= Michael Townsend Smith =

American dramatist (born 1935)

Michael Townsend Smith (born October 5, 1935) is an American playwright, theatre director, impresario, critic, and lighting designer.

== Life and career ==
Smith was born in Kansas City, Missouri, and received his primary education in Kansas City. He then went to the Hotchkiss School and to Yale University.

He was a theatre critic for The Village Voice during the 1960s and early 1970s, and was active in the development of Off-Off-Broadway theatre in New York City. He also worked as a director, playwright, and lighting designer during this time. Smith directed early works by Sam Shepard, Ronald Tavel, María Irene Fornés, Emanuel Peluso, Jean-Claude van Itallie, Soren Agenoux, H. M. Koutoukas, and William M. Hoffman, and others. He also directed some of his own plays, and works by Samuel Beckett, Edward Albee, Christopher Fry, and Gertrude Stein.

During the 1960s, Smith interviewed Wolfgang Zuckermann, noted manufacturer and scholar of harpsichords, for The Village Voice. They became friends and collaborated on projects in the performing arts. These projects included the Sundance Festival of the Chamber Arts (a performing arts festival in rural Pennsylvania), as well as an unsuccessful attempt to revive the Caffe Cino, an early off-off-Broadway theater located near Zuckermann's workshop in Greenwich Village. In the 1980s, Smith himself began to make harpsichords and fortepianos.

In the 1990s, Smith was the editor of Santa Barbara Magazine and founded Genesis West, a theatre company in Santa Barbara. They presented Smith's own plays and plays by Shepard, Fornes, and George F. Walker. He also worked as the arts editor of the Santa Barbara Independent and the music and dance critic for the Santa Barbara News-Press. In 2003, he moved to Silverton, Oregon, where he is affiliated with the Brush Creek Playhouse.

== Selected works and credits ==
Smith's plays include Captain Jack's Revenge, Country Music, Cowgirl Ecstasy, Heavy Pockets, and Half Life. A number of his early plays were produced at La MaMa Experimental Theatre Club, an off-off-Broadway theatre in the East Village of Manhattan. These included The Next Thing (1966), directed by Jacques Levy and presented by The Open Theater at La MaMa; Captain Jack's Revenge (1970), which Smith dedicated to Joe Cino; and Prussian Suite, which featured music by John Smead and was in aid of H.M. Koutoukas.
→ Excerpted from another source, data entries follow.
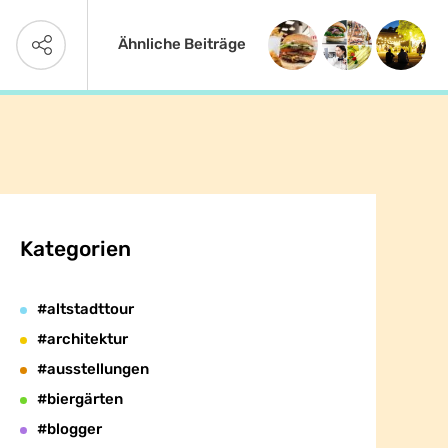
Ähnliche Beiträge
Kategorien
#altstadttour
#architektur
#ausstellungen
#biergärten
#blogger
He also worked on a number of other productions at La MaMa during the 1960s and 1970s. He directed Emanuel Peluso's Hurricane of the Eye and contributed slides to Robert Schwartz's Nova, both in 1969. He then did lighting for Tom Murrin's Cock-Strong and Son of Cock-Strong, both directed by John Vaccaro in 1970. Also in 1970 he did lighting for Jackie Curtis' Heaven Grand in Amber Orbit, which was performed by the Playhouse of the Ridiculous. Smith wrote the libretto for John Herbert McDowell's opera A Dog's Love, and played harpsichord in the 1971 production. A Dog's Love was produced alongside Smith's play Tony, performed by Lucy Silvay. In 1973, he contributed to John Patrick Dodd's City of Light. In 1991, he did the lighting design for a production of Jean-Claude van Itallie's Ancient Boys directed by Gregory Keller.

More, More, More, I Want More was a three-minute play Smith wrote with Remy Charlip and Johnny Dodd. They wrote the play for Joyce Aaron to perform at a 1965 benefit for La MaMa to upgrade its electrical wiring and devices. The performance, called BbAaNnGg and organized by playwright Robert Patrick, consisted of over 25 three-minute skits and was reviewed by Smith in his Theatre Journal column. Smith also directed Charles Stanley and Ondine in a scene from a Koutoukas play at a production to benefit Koutoukas at La MaMa in 1974.